Figure 3: TAF15 and FUS exhibit similar RNA interaction profiles in the mouse brain.

(a) Fold change in binding enrichment of TAF15, FUS, TDP-43, NOVA1 and RBFOX1 after normalization to the average length of proximal introns (dark blue), distal introns (light blue), exons (green), 5′ UTRs (purple) or 3′ UTRs (red). (b) An example of 3′ UTR binding by TAF15 (red) and FUS (green) but not by TDP-43 (purple) to Neurobeachin (Nbea) mRNA (chr3:55,428,730-55,433,169) in the mouse brain.
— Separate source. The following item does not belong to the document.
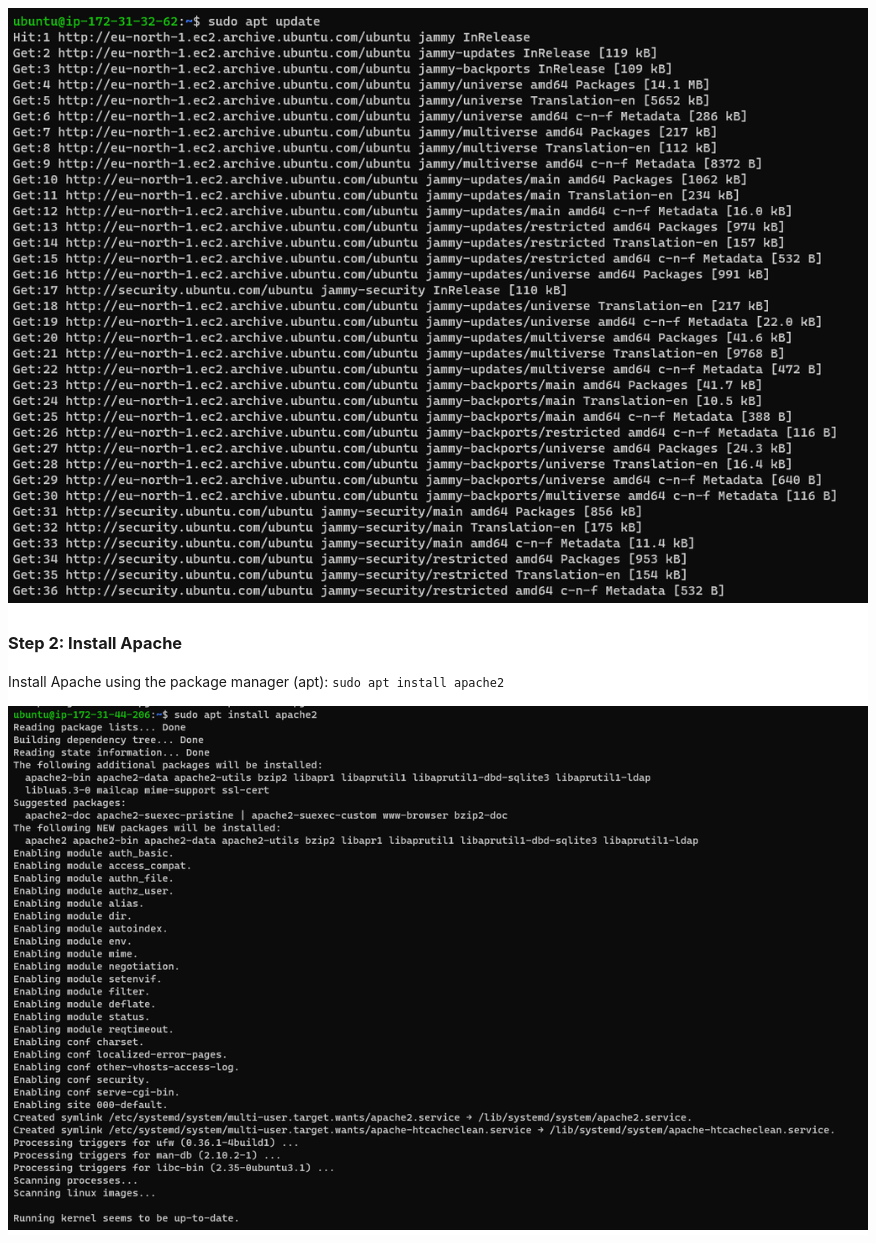 ![Alt text](<IMAGES/Sudo apt update.PNG>)

### Step 2: Install Apache
Install Apache using the package manager (apt): `sudo apt install apache2`

![Alt text](<IMAGES/Sudo apache.PNG>)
RNA-seq results showing expression of Nbea is shown in blue. (c) Bar graph showing the per cent of gene targets that are common (black bars) or unique (white bars) to TAF15 and FUS, TDP-43 or both FUS and TDP-43. (d) An example of intronic ‘saw-tooth’ binding by TAF15 (red) and FUS (green) but not by TDP-43 (purple) to the glutamate receptor delta-1 subunit precursor (Grid1) mRNA (chr14:35,634,350-36,071,292) in the mouse brain. RNA-seq results showing expression of Grid1 is shown in blue. (e) Confirmation of reduced TAF15 expression in the mouse striatum by western blot analysis (left) and qPCR (right). Knockdown was achieved by intrastrial injection of ASOs complementary to TAF15 or a control ASO. Error bars represent s.d. (f,g) Venn diagrams showing overlap of genes downregulated (f) and upregulated (g) upon loss of TAF15, FUS or TDP-43 in the mouse striatum. (h–j) Per cent of genes that are downregulated (h), upregulated (i) or unchanged (j) upon ASO-mediated knockdown of the indicated RBP that has at least one binding site (target, grey) or no binding sites (non-target, black) by that RBP. Asterisks denote significant difference between target and non-target genes by Fisher’s exact test at P<0.05.